Calculating distances between swedish municipalities
I was recently tasked with creating a table of the shortest physical distances between all municipalities in Sweden. While I do live in Scandinavia, I must admit my knowledge about swedish geography fails me here.
So I - naturally - turned to programming.
Stand back, I’m using PostGIS!
For this exercise, I used:
- PostgreSQL 9.1.9
- PostGIS 1.5.8
- Data from OpenStreetMap
Check out my instructions for getting PostGIS running on OS X.
Lucky for us, OpenStreetMap has an impressive collection of geographical data on Sweden.
I recommend grabbing the latest PBF-formatted file, which we can then import into PostgreSQL.
Import into PostgreSQL
Importing an OSM PBF file into PostGIS is remarkably easy - once you know how to do it.
# Setting up the geo-spatial database createdb osm createlang plpgsql osm psql -d osm -c "CREATE EXTENSION hstore;" psql -d osm -f $POSTGRES_PATH/contrib/postgis-1.5/postgis.sql psql -d osm -f $POSTGRES_PATH/contrib/postgis-1.5/spatial_ref_sys.sql psql -d osm -f $OSMOSIS_PATH/script/pgsnapshot_schema_0.6.sql psql -d osm -f $OSMOSIS_PATH/script/pgsnapshot_load_0.6.sql psql -d osm -f $OSMOSIS_PATH/script/pgsnapshot_schema_0.6_action.sql psql -d osm -f $OSMOSIS_PATH/script/pgsnapshot_schema_0.6_bbox.sql psql -d osm -f $OSMOSIS_PATH/script/pgsnapshot_schema_0.6_linestring.sql
(I can’t help but think there must be some easy-to-use, prepackaged script for this, but I didn’t find one).
All of that, so we can actually import the data:
osmosis --read-pbf file=sweden-latest.osm.pbf --write-pgsql database=osm
Now, go grab a cup of coffee. And drink it. And go brew another cup. Actually, go buy a new coffee machine. And perhaps start a coffee farm. In other words, it takes a while.
Getting the municipalities
Now the import of the raw data is done and you’ve made a solid career as a coffee-farmer, let’s verify that we actually got the data we expected.
OpenStreetMap saves the municipalities as administrative relations with names ending with ” kommun”:
osm=# select count(*) from relations where tags->'boundary'='administrative' AND tags->'name' LIKE '% kommun'; count ------- 290 (1 row)
Luckily, 290 is exactly how many municipalities Wikipedia claims Sweden has.
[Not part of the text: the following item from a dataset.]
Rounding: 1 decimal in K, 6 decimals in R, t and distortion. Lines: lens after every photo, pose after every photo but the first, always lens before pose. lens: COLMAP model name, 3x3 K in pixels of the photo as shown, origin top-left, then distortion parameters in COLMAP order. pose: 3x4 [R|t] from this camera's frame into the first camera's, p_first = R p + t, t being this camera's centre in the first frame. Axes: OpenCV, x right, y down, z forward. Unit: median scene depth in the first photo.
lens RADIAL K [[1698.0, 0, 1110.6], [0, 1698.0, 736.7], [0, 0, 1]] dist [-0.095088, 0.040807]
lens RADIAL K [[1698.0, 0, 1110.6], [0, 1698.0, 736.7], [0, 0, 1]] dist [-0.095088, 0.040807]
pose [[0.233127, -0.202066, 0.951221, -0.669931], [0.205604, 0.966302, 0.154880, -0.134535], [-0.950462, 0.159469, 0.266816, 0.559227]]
Bingo.
The distance between two municipalities
To calculate the shortest distance between two polygons, PostGIS comes with the aptly named
ST_Distance function (and a bunch of others, that a geo-noob like me doesn’t understand).
The problem now is
ST_Distance needs a full polygon for this. In OpenStreetMap each municipality is a “relation” and each “relation” has a bunch of lines called “ways” making up its outer polygon.
We need to merge all those lines into a polygon we can use.
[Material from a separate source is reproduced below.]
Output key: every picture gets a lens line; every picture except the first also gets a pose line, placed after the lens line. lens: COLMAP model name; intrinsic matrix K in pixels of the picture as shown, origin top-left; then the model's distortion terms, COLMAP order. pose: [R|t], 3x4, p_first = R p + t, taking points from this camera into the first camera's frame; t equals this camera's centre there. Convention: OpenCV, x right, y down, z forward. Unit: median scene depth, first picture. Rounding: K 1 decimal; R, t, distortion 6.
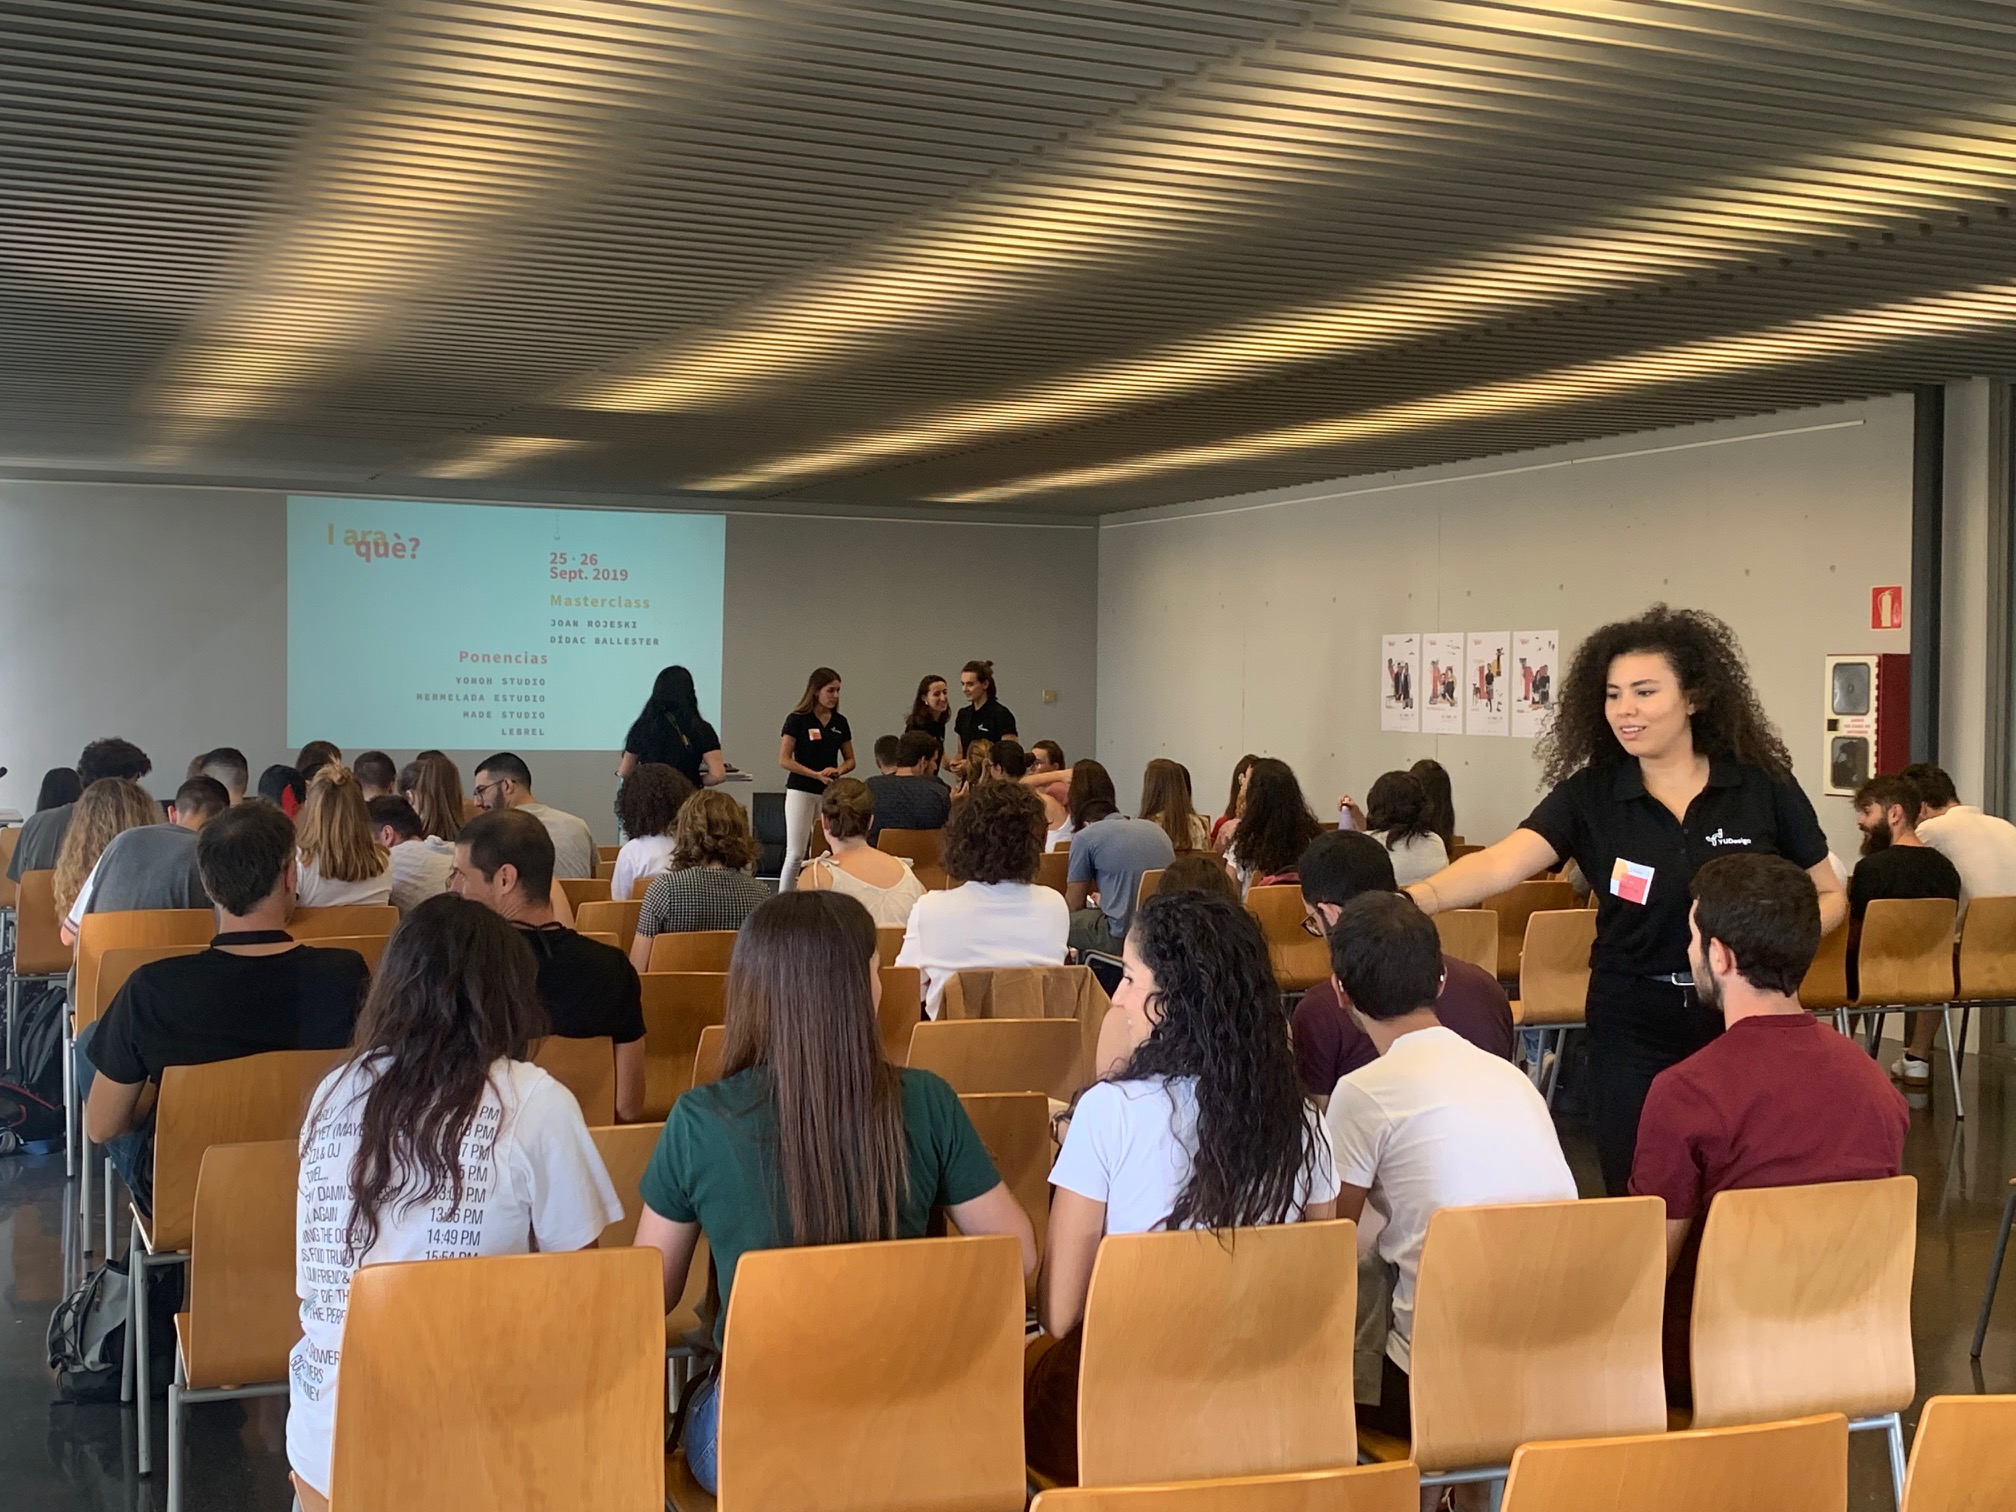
lens RADIAL K [[2497.7, 0, 1000.8], [0, 2497.7, 763.1], [0, 0, 1]] dist [0.019375, 0.000000]
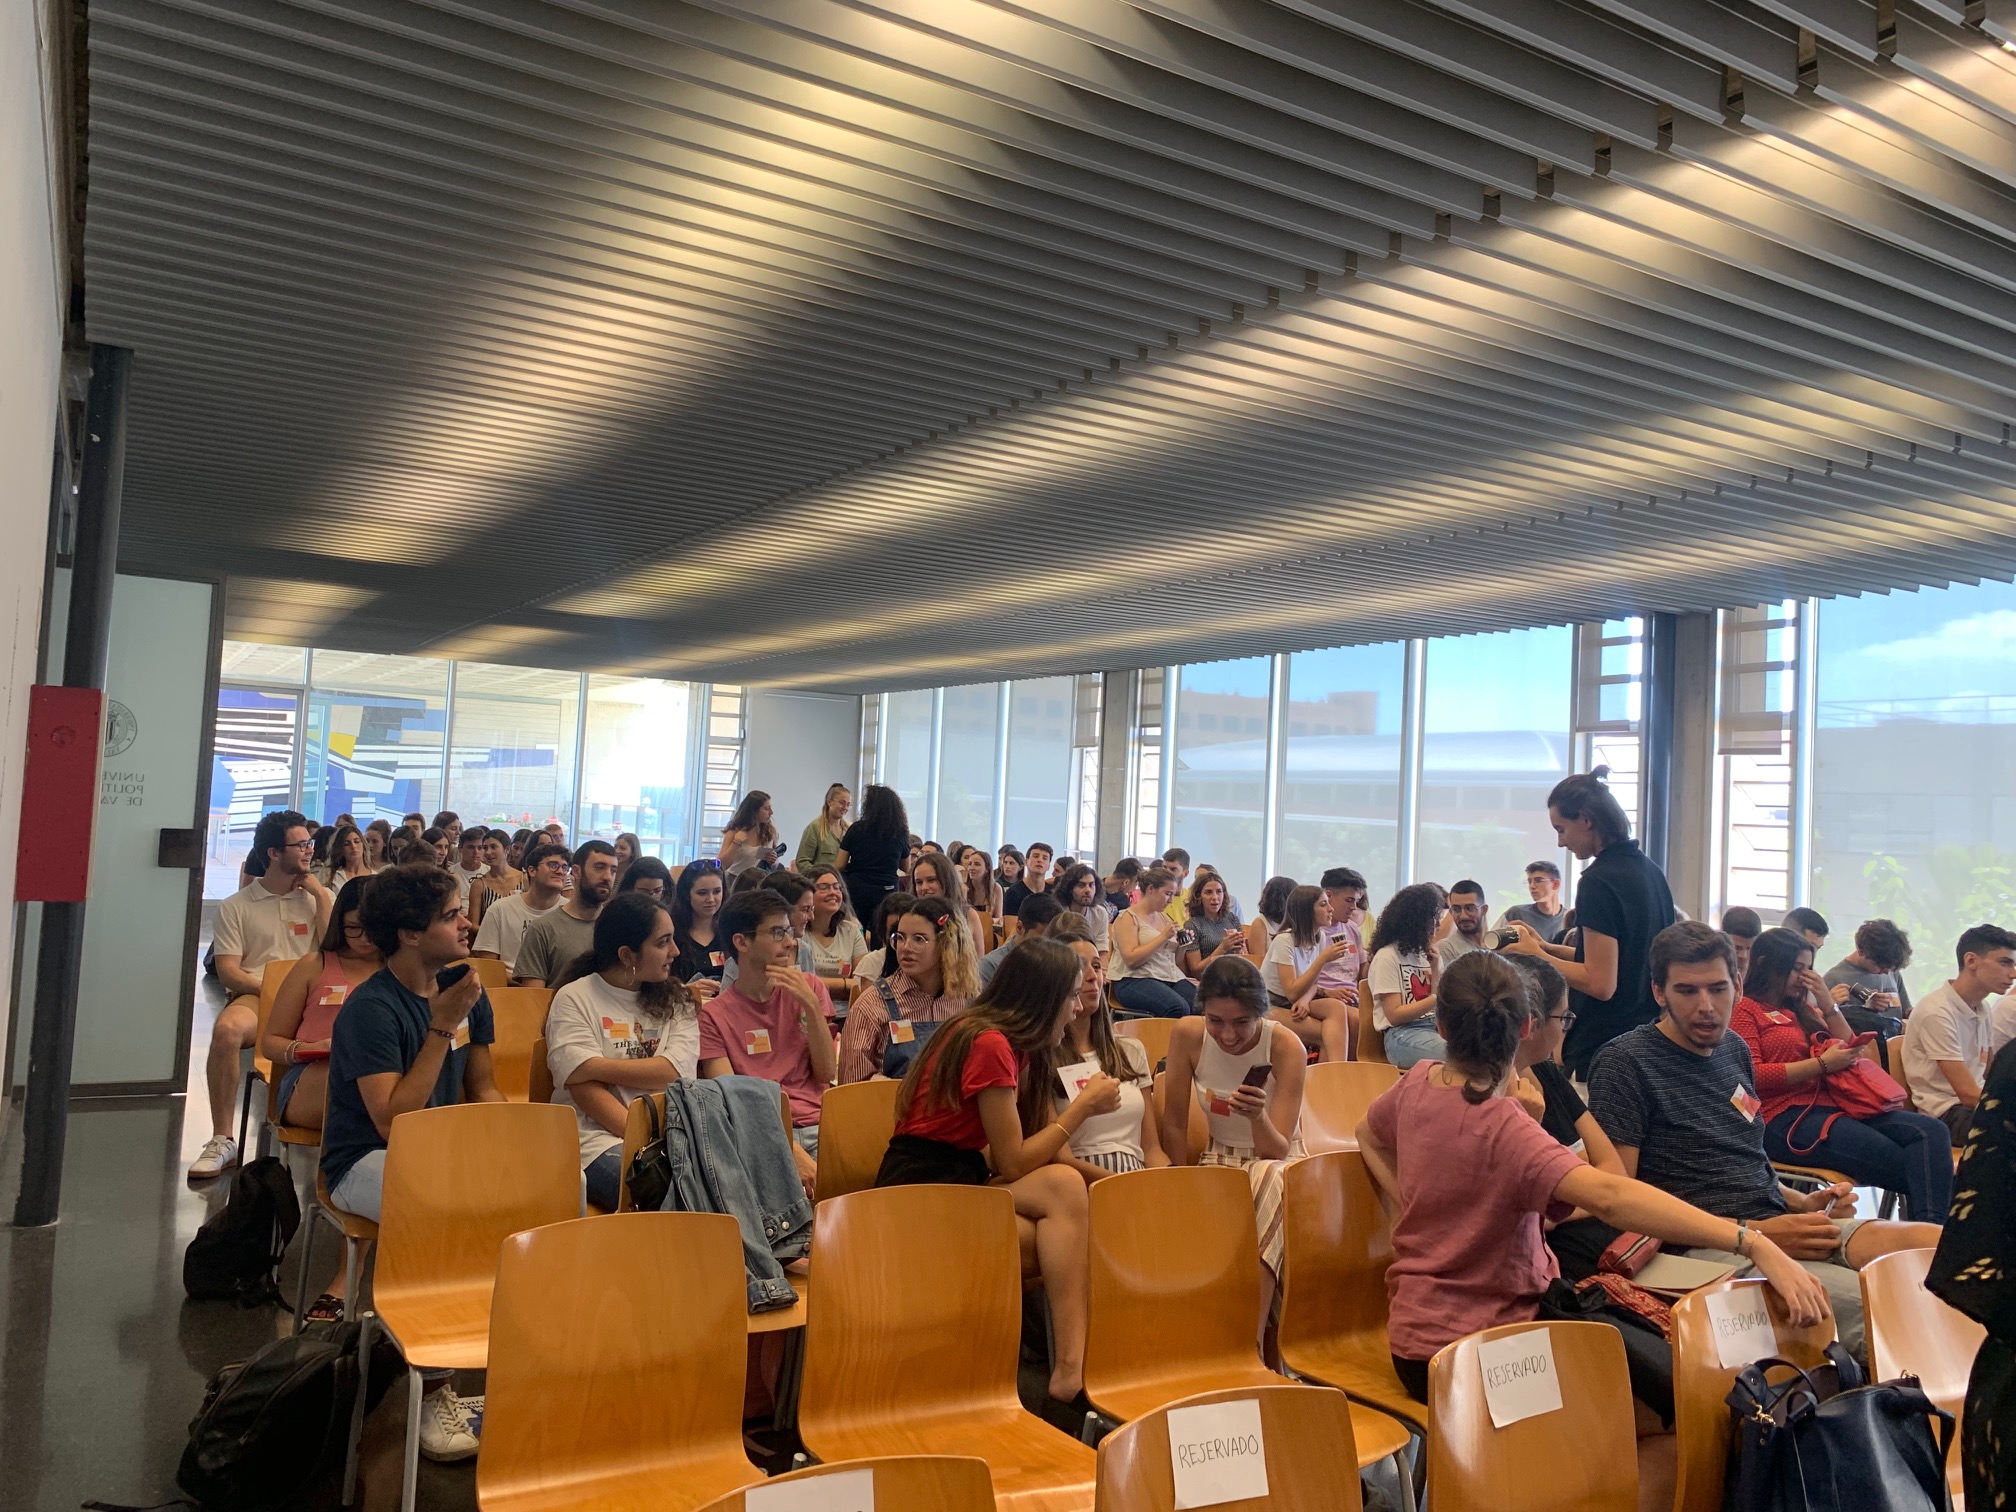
lens RADIAL K [[1556.9, 0, 1009.9], [0, 1556.9, 747.5], [0, 0, 1]] dist [0.013163, -0.015443]
pose [[0.991878, 0.047346, 0.118056, -0.091903], [-0.039608, 0.996963, -0.067057, -0.005713], [-0.120872, 0.061837, 0.990740, 0.221746]]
ST_Union we can merge line strings together. For example, combining all the lines making up Ale municipality:
SELECT ST_Union(linestring) FROM relations, relation_members, ways WHERE relations.tags->'name' = 'Ale kommun' AND relations.id=relation_id AND member_id=ways.id GROUP BY relation_id;
We can use all of the above to create a table with the geometries for every municipality in Sweden:
SELECT relations.tags->'name' AS name, ST_Union(linestring) AS polygon INTO municipalities FROM relations, relation_members, ways WHERE relations.id=relation_id AND member_id=ways.id AND relations.tags->'boundary'='administrative' AND relations.tags->'name' LIKE '% kommun' GROUP BY relations.tags->'name';
Once again, the distance between two municipalities
With that in place, we can find the distance between two municipalities:
SELECT ST_Distance( (SELECT polygon FROM municipalities WHERE name='Jönköpings kommun'), (SELECT polygon FROM municipalities WHERE name='Halmstads kommun'), true); st_distance ------------------ 81165.4329007982
true is important as it makes
ST_Distance give us the result in understandable meters. In other words, there is roughly 81 km between Ale and Jönköping municipalities. Now I know that.
Cartesian product FTW
Phew, finally, the last piece of the puzzle: Actually building the resulting table of all the distances.
Time to make one of those cartesian products queries that your DBAs always scolds you for:
SELECT source.name source_name, destination.name destination_name, ST_Distance(source.polygon, destination.polygon, true) FROM municipalities source, municipalities destination;
This could clearly be optimized (it calculates the distance between each municipality twice (one for each direction)), but you could just run it and make sure to store the output somewhere (perhaps in CSV format.
Oh, and that coffee-farm of yours; I’d get right back to that if I was you. The above takes a long time to run.